The impacts of climate change are already felt in Israel. The temperature rose by 1.4 degrees between 1950 and 2017. The number of hot days increased and the number of cold days decreased. Precipitation rates have fallen. The trends are projected to continue. By the year 2050, in the coastal area the number of days with maximal temperature above 30 degrees, per year, is projected to increase by 20 in the scenario with climate change mitigation and by 40 in "business as usual" scenario.

Israel ratified the Paris Agreement in 2016. The country is part of 3 initiatives on mitigation and adaptation and 16 other actions taken by non-governmental organisations.

According to Israel's Intended nationally determined contribution the main mitigation target is to reduce per capita greenhouse gas emissions to 8.8 tCO2e by 2025 and to 7.7 tCO2e by 2030. Total emissions should be 81.65 MtCO2e in 2030. In the business as usual scenario the emissions would be 105.5 MtCO2e by 2030 or 10.0 tCO2e per capita. To reach it, the government of Israel wants to reduce the consumption of electricity by 17% relative to the business as usual scenario, produce 17% of electricity from renewables and shift 20% of transportation from cars to public transport by 2030.

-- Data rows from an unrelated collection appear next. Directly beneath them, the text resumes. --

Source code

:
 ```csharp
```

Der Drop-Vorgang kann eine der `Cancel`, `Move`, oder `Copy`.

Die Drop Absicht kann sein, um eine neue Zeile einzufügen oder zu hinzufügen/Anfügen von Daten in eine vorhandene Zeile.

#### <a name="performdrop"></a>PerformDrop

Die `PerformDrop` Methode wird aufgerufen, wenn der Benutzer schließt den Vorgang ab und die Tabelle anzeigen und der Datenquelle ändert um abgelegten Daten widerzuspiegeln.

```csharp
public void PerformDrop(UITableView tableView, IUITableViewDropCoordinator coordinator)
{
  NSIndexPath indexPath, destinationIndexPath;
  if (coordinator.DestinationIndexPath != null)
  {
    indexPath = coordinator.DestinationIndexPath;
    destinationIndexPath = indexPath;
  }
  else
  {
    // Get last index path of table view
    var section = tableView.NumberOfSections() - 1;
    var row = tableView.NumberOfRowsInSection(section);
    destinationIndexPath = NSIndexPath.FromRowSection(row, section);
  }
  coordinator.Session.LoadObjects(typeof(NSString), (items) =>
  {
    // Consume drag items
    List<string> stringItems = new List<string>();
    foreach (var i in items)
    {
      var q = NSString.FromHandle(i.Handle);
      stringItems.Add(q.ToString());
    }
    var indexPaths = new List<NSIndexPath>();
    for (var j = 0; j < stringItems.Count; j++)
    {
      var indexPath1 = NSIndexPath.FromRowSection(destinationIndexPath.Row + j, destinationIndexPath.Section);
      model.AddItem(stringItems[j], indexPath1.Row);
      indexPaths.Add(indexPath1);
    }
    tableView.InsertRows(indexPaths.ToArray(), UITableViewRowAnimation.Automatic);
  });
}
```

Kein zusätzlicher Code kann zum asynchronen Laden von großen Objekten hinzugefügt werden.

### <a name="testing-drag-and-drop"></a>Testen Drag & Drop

In an effort to comply with GHG emission reductions, Israel formed a committee with the goal of evaluating the country's potential to reduce emissions by the year 2030. Their findings have confirmed that Israel's power sector generates approximately half of the country's total GHG emissions. The second-largest offender is the transport sector, which produces approximately 19% of total emissions.